Herbert Johannes Josef Siebner (April 16, 1925 – August 3, 2003) was born in Stettin, Prussia, and died in Victoria, Canada. Siebner was an Expressionist painter, printmaker, and sculptor. Siebner studied graphic arts under Max E. A. Richter (1941–43) in Berlin. Siebner served in the German Army from 1943 to 1945, until he was captured by the Soviets in 1945. After the war, Siebner studied at the Academy for Fine Arts & Culture, Berlin under Prof. Max Kaus and Ernst Shumacher (1946–49), and was soon exhibiting his works in exhibitions and galleries. Siebner emigrated to Canada in 1954, settling in Victoria, BC, where he opened an art studio and began teaching his craft.

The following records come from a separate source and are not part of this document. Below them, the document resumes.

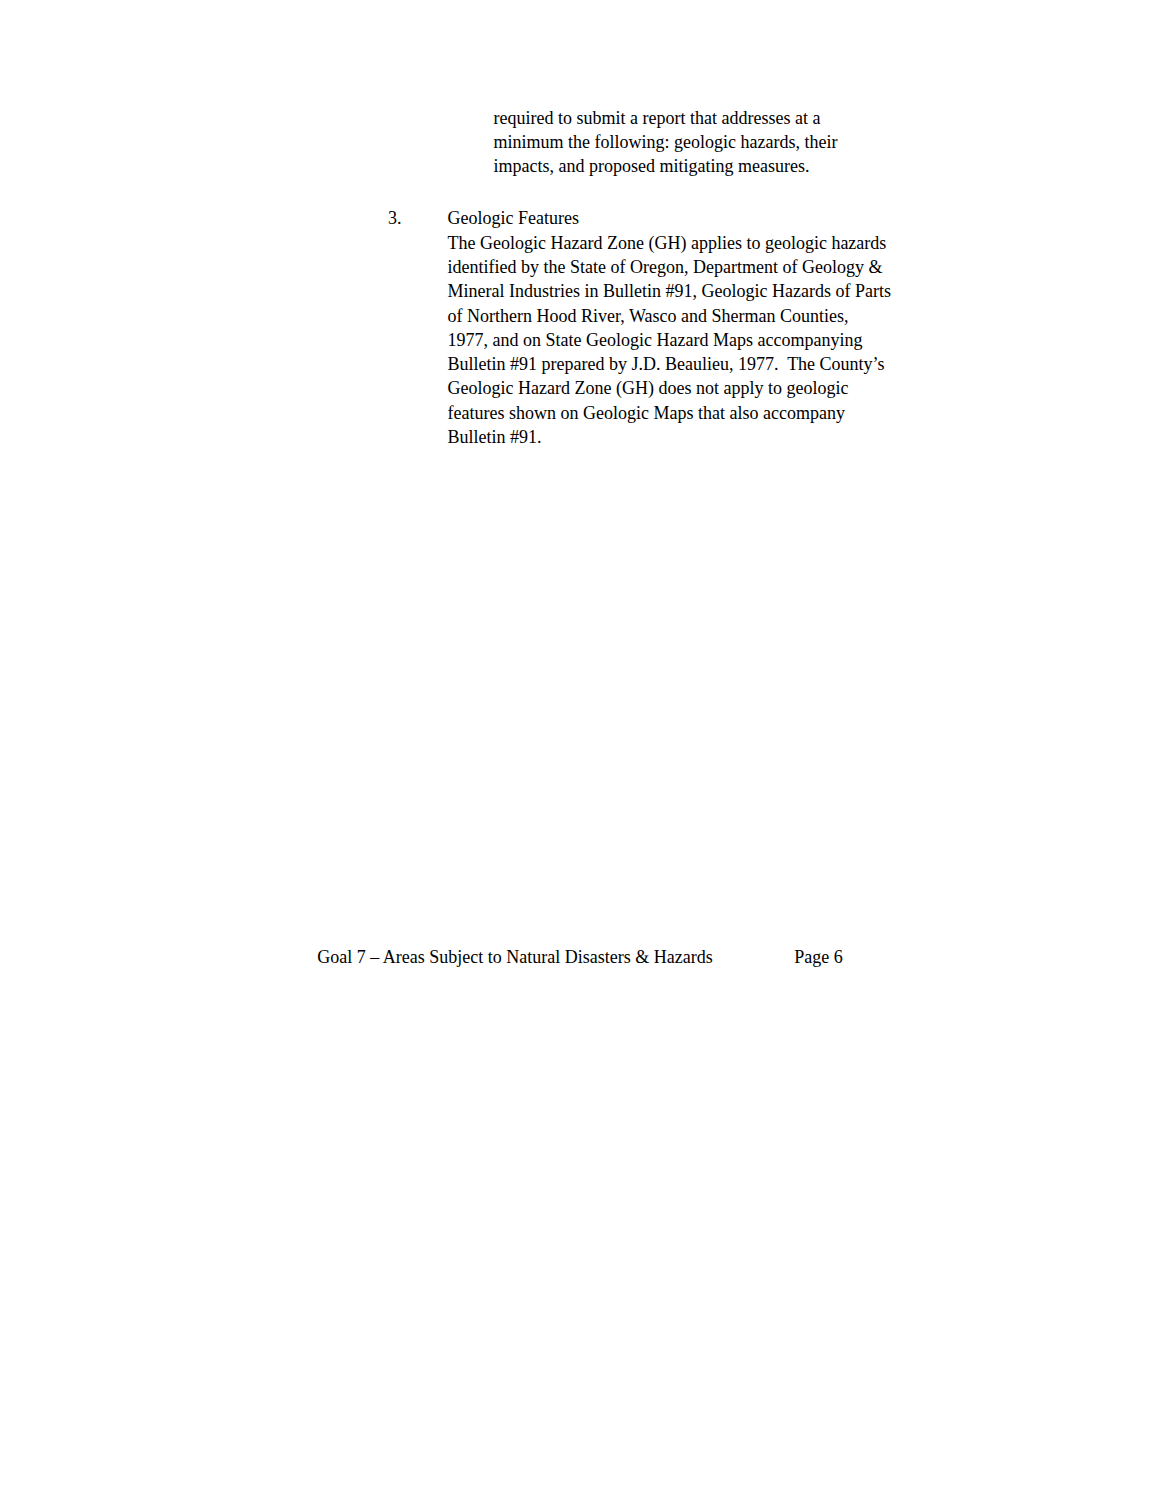required to submit a report that addresses at a minimum the following: geologic hazards, their impacts, and proposed mitigating measures.
3.
Geologic Features
The Geologic Hazard Zone (GH) applies to geologic hazards identified by the State of Oregon, Department of Geology & Mineral Industries in Bulletin #91, Geologic Hazards of Parts of Northern Hood River, Wasco and Sherman Counties, 1977, and on State Geologic Hazard Maps accompanying Bulletin #91 prepared by J.D. Beaulieu, 1977. The County’s Geologic Hazard Zone (GH) does not apply to geologic features shown on Geologic Maps that also accompany Bulletin #91.
Goal 7 – Areas Subject to Natural Disasters & Hazards Page 6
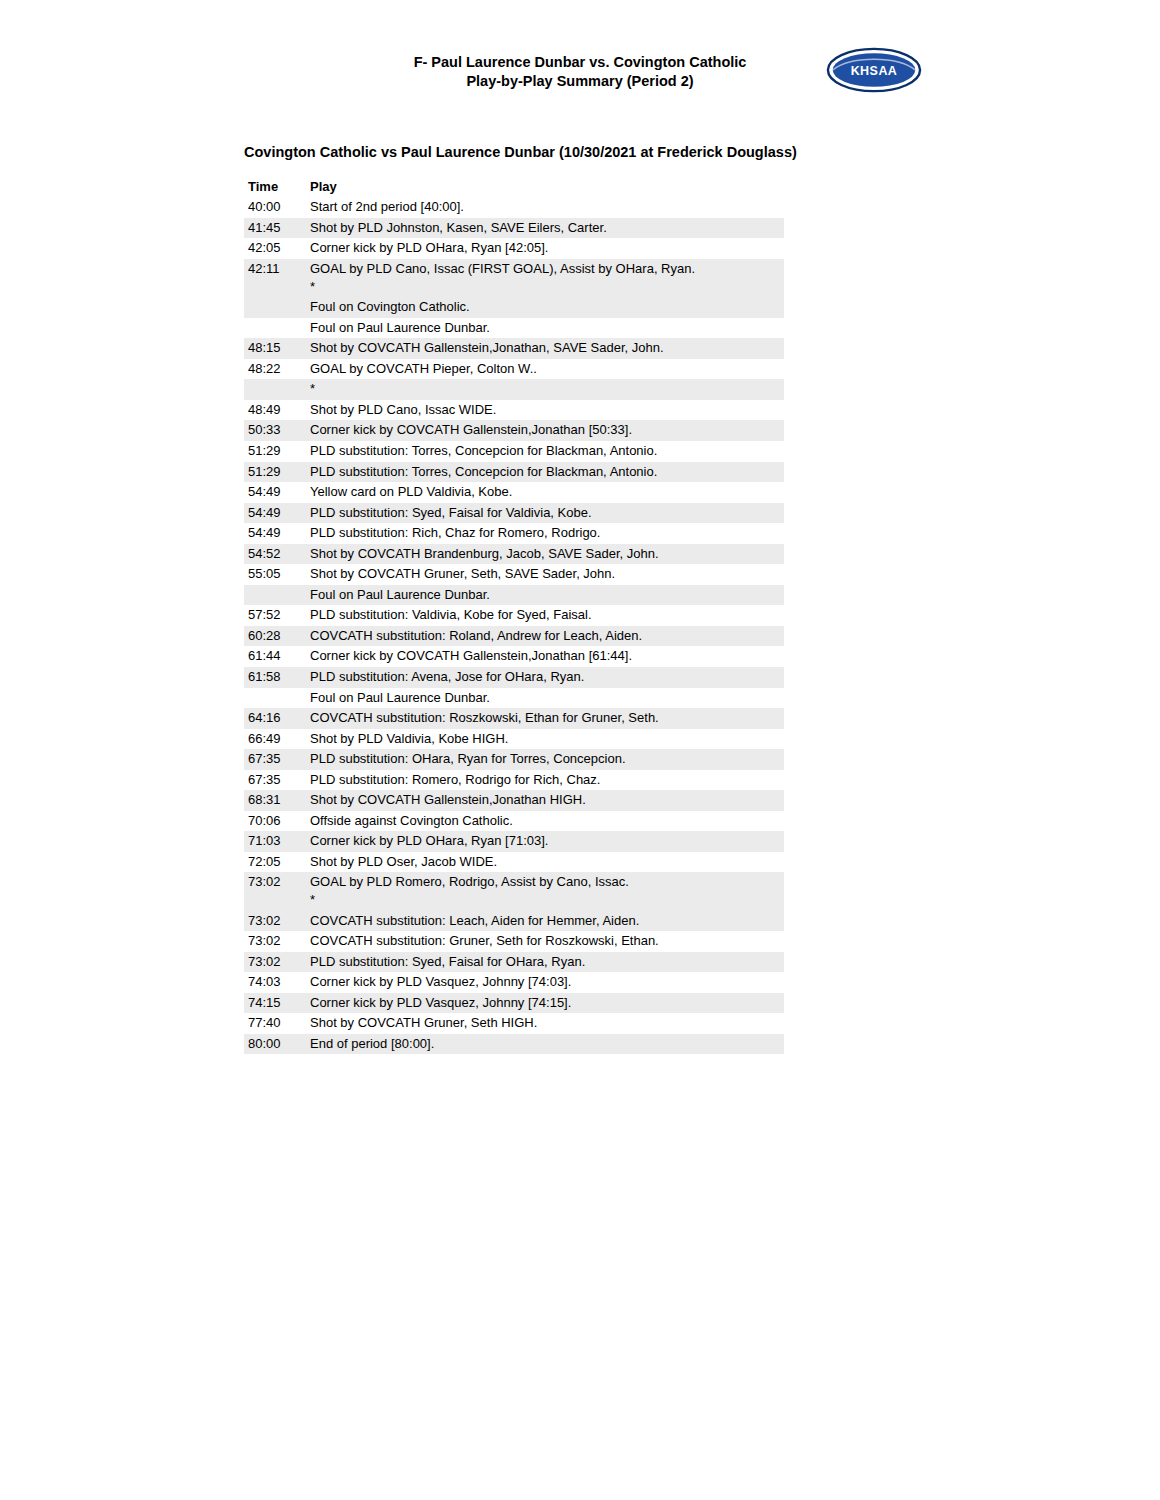KHSAA
F- Paul Laurence Dunbar vs. Covington Catholic
Play-by-Play Summary (Period 2)
Covington Catholic vs Paul Laurence Dunbar (10/30/2021 at Frederick Douglass)
| Time | Play |
| --- | --- |
| 40:00 | Start of 2nd period [40:00]. |
| 41:45 | Shot by PLD Johnston, Kasen, SAVE Eilers, Carter. |
| 42:05 | Corner kick by PLD OHara, Ryan [42:05]. |
| 42:11 | GOAL by PLD Cano, Issac (FIRST GOAL), Assist by OHara, Ryan. * |
| | Foul on Covington Catholic. |
| | Foul on Paul Laurence Dunbar. |
| 48:15 | Shot by COVCATH Gallenstein,Jonathan, SAVE Sader, John. |
| 48:22 | GOAL by COVCATH Pieper, Colton W.. |
| | * |
| 48:49 | Shot by PLD Cano, Issac WIDE. |
| 50:33 | Corner kick by COVCATH Gallenstein,Jonathan [50:33]. |
| 51:29 | PLD substitution: Torres, Concepcion for Blackman, Antonio. |
| 51:29 | PLD substitution: Torres, Concepcion for Blackman, Antonio. |
| 54:49 | Yellow card on PLD Valdivia, Kobe. |
| 54:49 | PLD substitution: Syed, Faisal for Valdivia, Kobe. |
| 54:49 | PLD substitution: Rich, Chaz for Romero, Rodrigo. |
| 54:52 | Shot by COVCATH Brandenburg, Jacob, SAVE Sader, John. |
| 55:05 | Shot by COVCATH Gruner, Seth, SAVE Sader, John. |
| | Foul on Paul Laurence Dunbar. |
| 57:52 | PLD substitution: Valdivia, Kobe for Syed, Faisal. |
| 60:28 | COVCATH substitution: Roland, Andrew for Leach, Aiden. |
| 61:44 | Corner kick by COVCATH Gallenstein,Jonathan [61:44]. |
| 61:58 | PLD substitution: Avena, Jose for OHara, Ryan. |
| | Foul on Paul Laurence Dunbar. |
| 64:16 | COVCATH substitution: Roszkowski, Ethan for Gruner, Seth. |
| 66:49 | Shot by PLD Valdivia, Kobe HIGH. |
| 67:35 | PLD substitution: OHara, Ryan for Torres, Concepcion. |
| 67:35 | PLD substitution: Romero, Rodrigo for Rich, Chaz. |
| 68:31 | Shot by COVCATH Gallenstein,Jonathan HIGH. |
| 70:06 | Offside against Covington Catholic. |
| 71:03 | Corner kick by PLD OHara, Ryan [71:03]. |
| 72:05 | Shot by PLD Oser, Jacob WIDE. |
| 73:02 | GOAL by PLD Romero, Rodrigo, Assist by Cano, Issac. * |
| 73:02 | COVCATH substitution: Leach, Aiden for Hemmer, Aiden. |
| 73:02 | COVCATH substitution: Gruner, Seth for Roszkowski, Ethan. |
| 73:02 | PLD substitution: Syed, Faisal for OHara, Ryan. |
| 74:03 | Corner kick by PLD Vasquez, Johnny [74:03]. |
| 74:15 | Corner kick by PLD Vasquez, Johnny [74:15]. |
| 77:40 | Shot by COVCATH Gruner, Seth HIGH. |
| 80:00 | End of period [80:00]. |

In 1955 Siebner held a one-man show at the Art Gallery of Greater Victoria, and in 1956 he won the Canadian National Award in Graphic Arts. By 1958, Siebner's art was displayed in Berlin, Toronto, Vancouver, Victoria, Seattle, Eugene, Los Angeles. 1958, Siebner was included in the International Graphic Exposition in Lugano, Switzerland. 1962–63 Siebner traveled and worked in Europe, after winning a Canada Council Senior Arts Fellowship grant.

Siebner was a founding member of the Limners, a group of Victoria artists that came together to support, exhibit, and discuss their works. (The group is also known as the Society of Limners (Victoria), and the Victoria Limners Society.)